Sammlung der Entscheidungen des Schweizerischen Bundesgerichts
Collection des arrêts du Tribunal fédéral suisse
Raccolta delle decisioni del Tribunale federale svizzero

BGE 86 IV 9



86 IV 9

4. Auszug aus dem Urteil des Kassationshofes vom 5. Februar 1960
i.S. Zollinger gegen Generalprokurator des Kantons Bern. Regeste

    Art. 69 StGB. Anrechnung der zwischen der erst- und der
zweitinstanzlichen Aburteilung erstandenen Sicherheitshaft, wenn der
Angeklagte einen vorzeitigen Strafantritt abgelehnt hat?

Sachverhalt

Auszug aus den Erwägungen:

                       Aus den Erwägungen:

    Die Vorinstanz hat dem Beschwerdeführer die Anrechnung der zwischen der
erst- und der zweitinstanzlichen Aburteilung erstandenen Haft verweigert,
weil "das von ihm eingelegte Rechtsmittel verbunden mit dem Einspruch
gegen den vorzeitigen Strafvollzug" trölerisch gewesen sei; er habe,
nachdem der erstinstanzliche Schuldspruch in drei Punkten unangefochten
geblieben sei, nicht damit rechnen können, er werde mit der Appellation
in dem Masse Erfolg haben, dass er keine Strafe mehr zu verbüssen brauche.

    Tatsächlich hat Zollinger einen vorzeitigen Strafantritt abgelehnt. Das
kann ihm jedoch nicht zum Vorwurf gereichen. Denn es war nicht seine
Pflicht, sondern bloss sein Recht, vor Eintritt der Rechtskraft die Strafe
an sich vollziehen zu lassen (vgl. BGE 70 IV 56/7). Diese dem Verurteilten
zustehende Befugnis, einen vorzeitigen Strafantritt abzulehnen, schliesst
indessen nicht aus, dass er die sich aus einer solchen Weigerung ergebenden
Folgen nach Art. 69 StGB tragen muss. Die Anrechnung der Haft ist eine
Billigkeitsmassnahme, die das Gesetz für den Fall vorschreibt, dass die
Haft unabhängig vom Verhalten des Beschuldigten nach der Tat verhängt wird
oder fortdauert (BGE 73 IV 91, 76 IV 23).
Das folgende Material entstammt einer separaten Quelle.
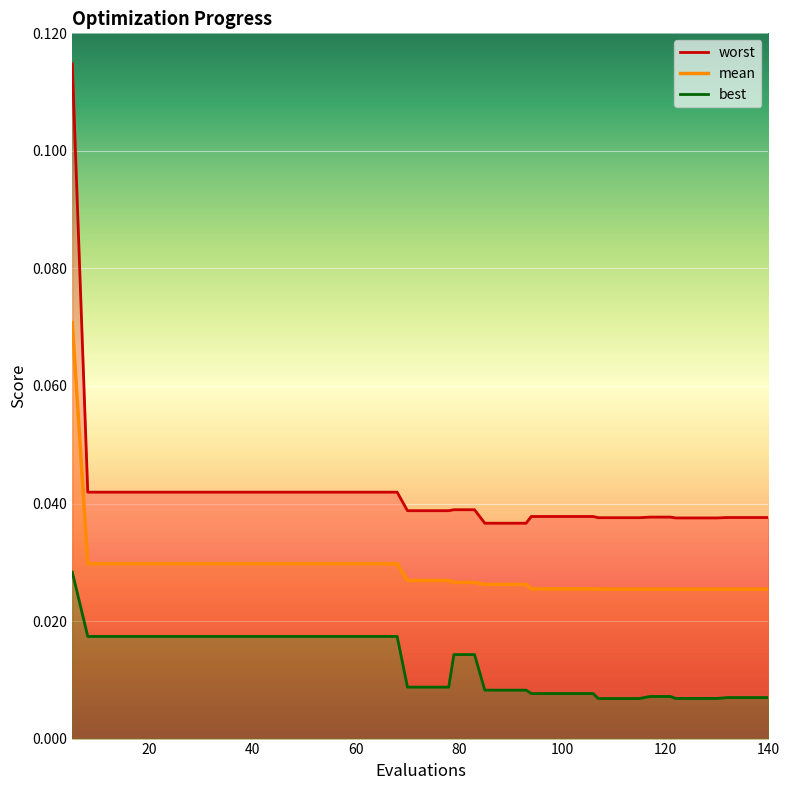

Reading left to right, list all the values displayed in this chart.

mean: 5=0.1	8=0.0	12=0.0	16=0.0	20=0.0	24=0.0	28=0.0	32=0.0	36=0.0	40=0.0	44=0.0	48=0.0	52=0.0	56=0.0	60=0.0	64=0.0	68=0.0	70=0.0	74=0.0	78=0.0	79=0.0	83=0.0	85=0.0	89=0.0	93=0.0	94=0.0	98=0.0	102=0.0	106=0.0	107=0.0	111=0.0	115=0.0	117=0.0	121=0.0	122=0.0	126=0.0	130=0.0	132=0.0	136=0.0	140=0.0
best: 5=0.0	8=0.0	12=0.0	16=0.0	20=0.0	24=0.0	28=0.0	32=0.0	36=0.0	40=0.0	44=0.0	48=0.0	52=0.0	56=0.0	60=0.0	64=0.0	68=0.0	70=0.0	74=0.0	78=0.0	79=0.0	83=0.0	85=0.0	89=0.0	93=0.0	94=0.0	98=0.0	102=0.0	106=0.0	107=0.0	111=0.0	115=0.0	117=0.0	121=0.0	122=0.0	126=0.0	130=0.0	132=0.0	136=0.0	140=0.0
worst: 5=0.1	8=0.0	12=0.0	16=0.0	20=0.0	24=0.0	28=0.0	32=0.0	36=0.0	40=0.0	44=0.0	48=0.0	52=0.0	56=0.0	60=0.0	64=0.0	68=0.0	70=0.0	74=0.0	78=0.0	79=0.0	83=0.0	85=0.0	89=0.0	93=0.0	94=0.0	98=0.0	102=0.0	106=0.0	107=0.0	111=0.0	115=0.0	117=0.0	121=0.0	122=0.0	126=0.0	130=0.0	132=0.0	136=0.0	140=0.0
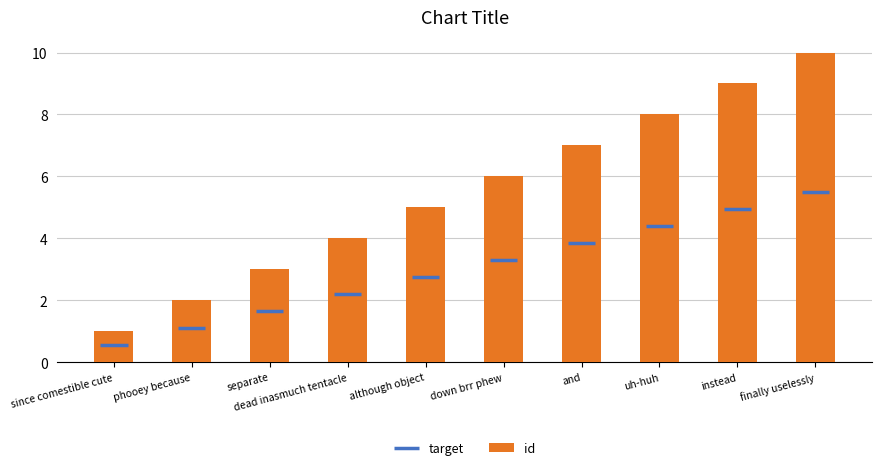

List the labels in order of value, smallest first.

since comestible cute, phooey because, separate, dead inasmuch tentacle, although object, down brr phew, and, uh-huh, instead, finally uselessly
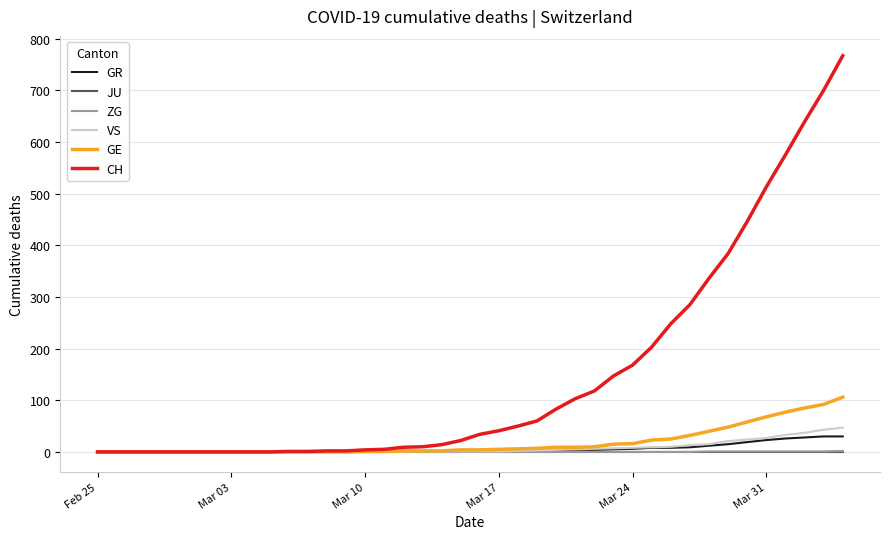

What is the difference between the maximum and minimum values in the GR series?

30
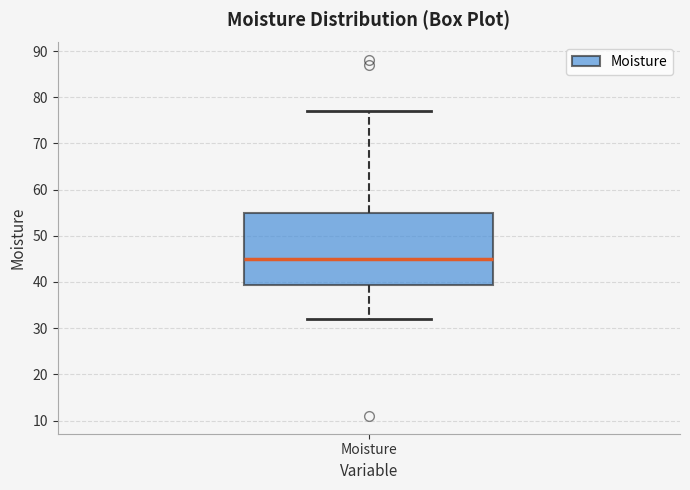

Transcribe this box plot: give where the median line is, the range the box spans, and where the two whiskers end, as read against the y-axis. The values are not printed on the chart, so give them approximately, as read against the axis.

median 45, box 39 to 55, whiskers 32 to 77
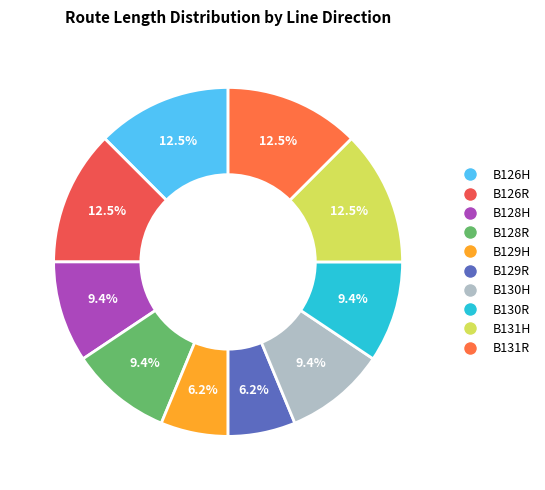

True or false: B130R accounts for 15% of the total.

False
Es ist aber nicht ein Gebot der
Billigkeit, einem Angeklagten die Sicherheitshaft anzurechnen, wenn er den
vorzeitigen Strafantritt abgelehnt hat, obwohl er sich bei Ergreifung des
Rechtsmittels bewusst sein musste, dass eine Verurteilung zu einer Strafe
milderer Art (z.B. Haft statt Gefängnis) nicht in Betracht komme und dass
er von der ausgefällten Strafe jedenfalls soviel zu verbüssen haben werde,
als der voraussichtlichen Dauer des Rechtsmittelverfahrens entspreche. Das
kann entweder deswegen der Fall sein, weil er das erstinstanzliche Urteil
überhaupt nur zum Teil angefochten hat oder weil das Rechtsmittel zumindest
teilweise trölerisch war (Urteil i.S. Blank vom 12. Juni 1959).